**EXERCISE DETAILS**
Copy the listing below verbatim, line for line, leaving out the pictures.

━━━━━ INFORMATION PROVIDED ━━━━━

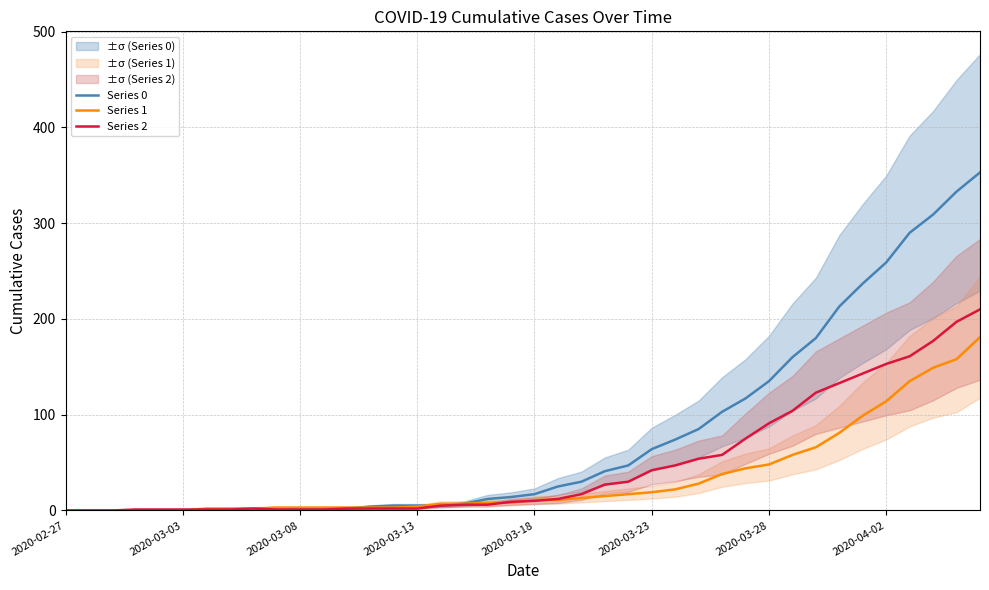

How many categories are shown in the chart?

40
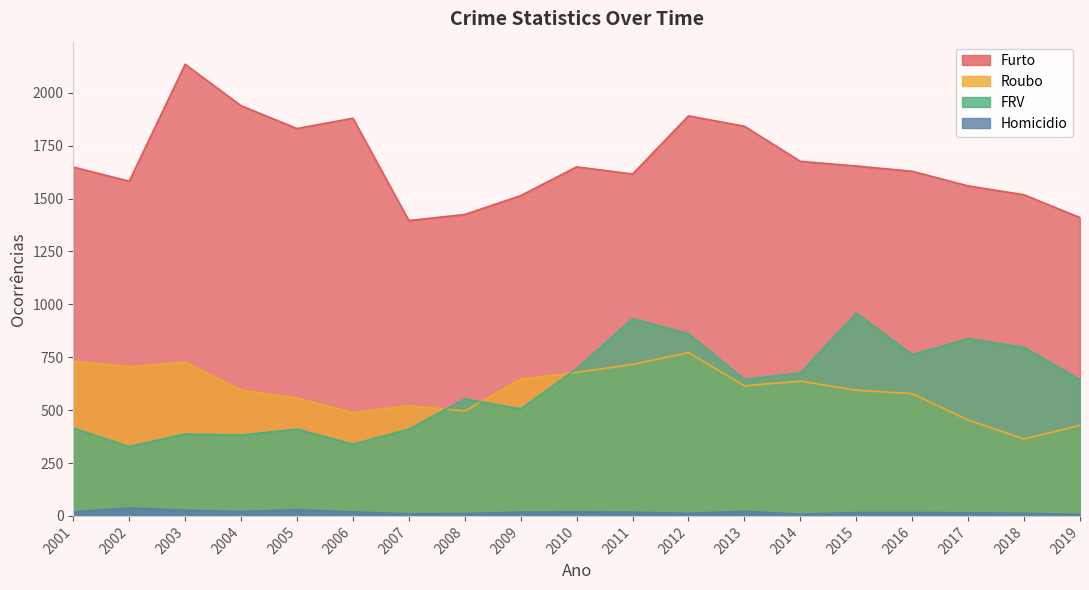

Which has a higher value, 2002 or 2001?

2001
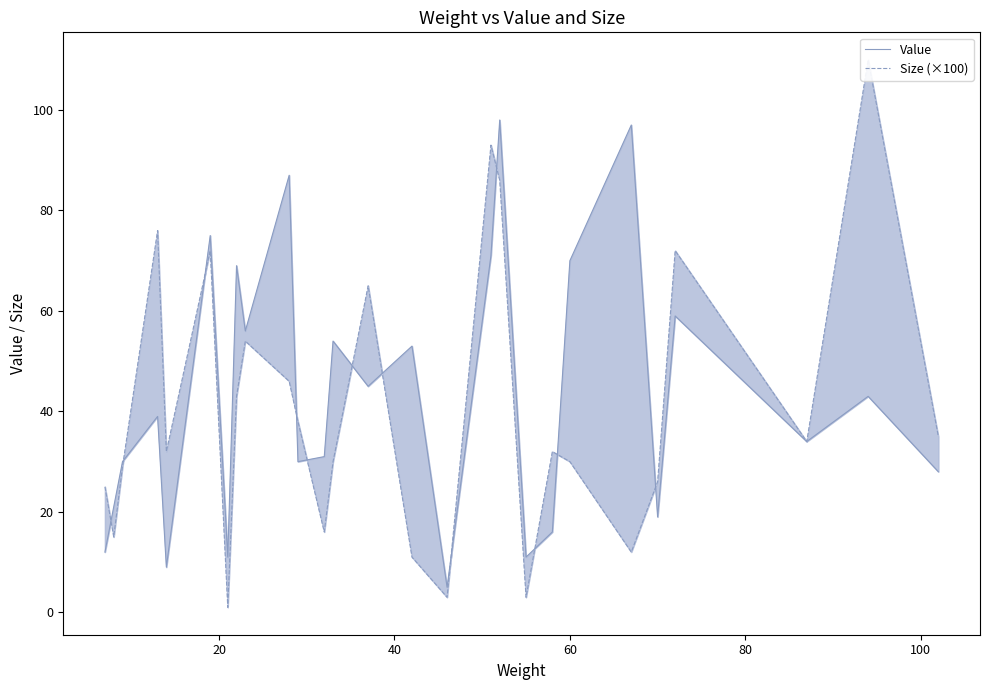

What is the maximum value for Size (×100)?

110.0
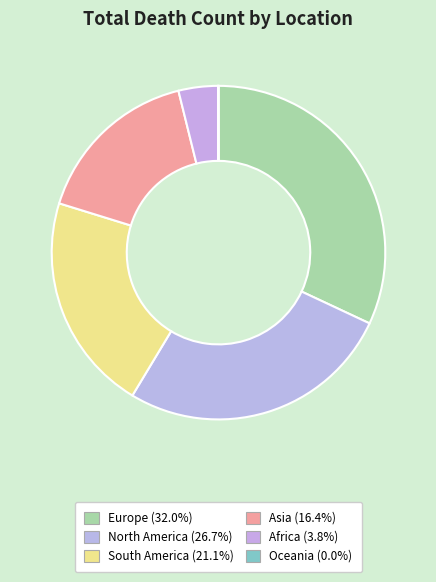

What percentage is the Europe slice, to the nearest percent?

32%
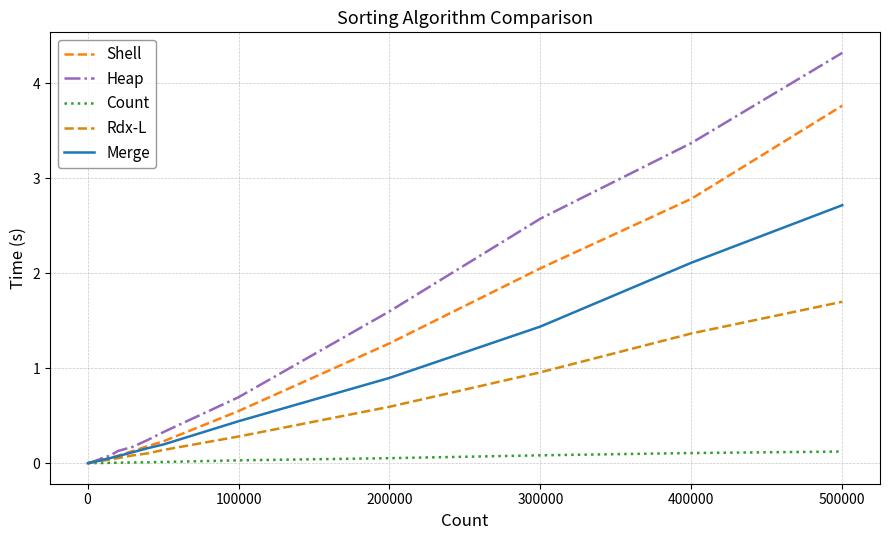

What is the maximum value for Shell?

3.8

━━━━━

**COMPLETED EXERCISE**
How many categories are shown in the chart?

40

Which has a higher value, 2002 or 2001?

2001

What is the maximum value for Size (×100)?

110.0

What percentage is the Europe slice, to the nearest percent?

32%

What is the maximum value for Shell?

3.8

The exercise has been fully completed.